LL-37 secreted by epithelium promotes fibroblast collagen production: a potential mechanism of small airway remodeling in chronic obstructive pulmonary disease.

Emerging evidence suggests that the process of small airway remodeling is mediated by profibrotic growth factors produced by epithelium, which are capable of activating the underlying mesenchymal cells with excessive collagen production. It has been demonstrated that human cathelicidin antimicrobial protein LL-37 is highly expressed in small airway epithelium from COPD patients. However, it is unknown whether the increased levels of LL-37 in epithelium are involved in the pathogenesis of small airway remodeling in COPD. In this study, we examined the expression of LL-37 in small airways from smokers with COPD and controls (non-smokers and smokers without COPD) by immunohistochemistry, and then the association between LL-37 expression in epithelium and the structural changes of small airway remodeling was analyzed.
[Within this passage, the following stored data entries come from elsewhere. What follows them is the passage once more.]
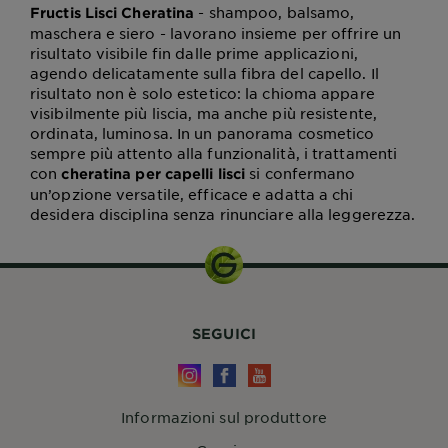
- shampoo, balsamo,
Fructis Lisci Cheratina
maschera e siero - lavorano insieme per offrire un
risultato visibile fin dalle prime applicazioni,
agendo delicatamente sulla fibra del capello. Il
risultato non è solo estetico: la chioma appare
visibilmente più liscia, ma anche più resistente,
ordinata, luminosa. In un panorama cosmetico
sempre più attento alla funzionalità, i trattamenti
con
si confermano
cheratina per capelli lisci
un’opzione versatile, efficace e adatta a chi
desidera disciplina senza rinunciare alla leggerezza.
SEGUICI
Informazioni sul produttore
In vitro, the effect of CSE-induced epithelial secretion of LL-37 on collagen production in human lung fibroblasts (HFL-1 cell line) was studied in a co-culture system. Finally, the signaling pathways involved in the effect of LL-37 on fibroblast collagen production were evaluated. The results showed that LL-37 immunoreactivity in airway epithelium was significantly elevated in smokers with COPD compared with controls. In addition, the magnitude of LL-37 expression in epithelium was positively correlated with airway wall thickness and collagen deposition. In vitro, CSE-induced epithelial secretion of LL-37 promoted fibroblast collagen production. Finally, we showed that formyl peptide receptor-like 1 (FPRL1)-dependent extracellular signal-regulated kinase (ERK) signaling pathway was essential for LL-37-induced collagen production in HFL-1 cells. These results suggest that after cigarette smoke exposure, the increased levels of LL-37 in airway epithelium could stimulate collagen production in the underlying lung fibroblasts and may contribute to small airway remodeling in COPD.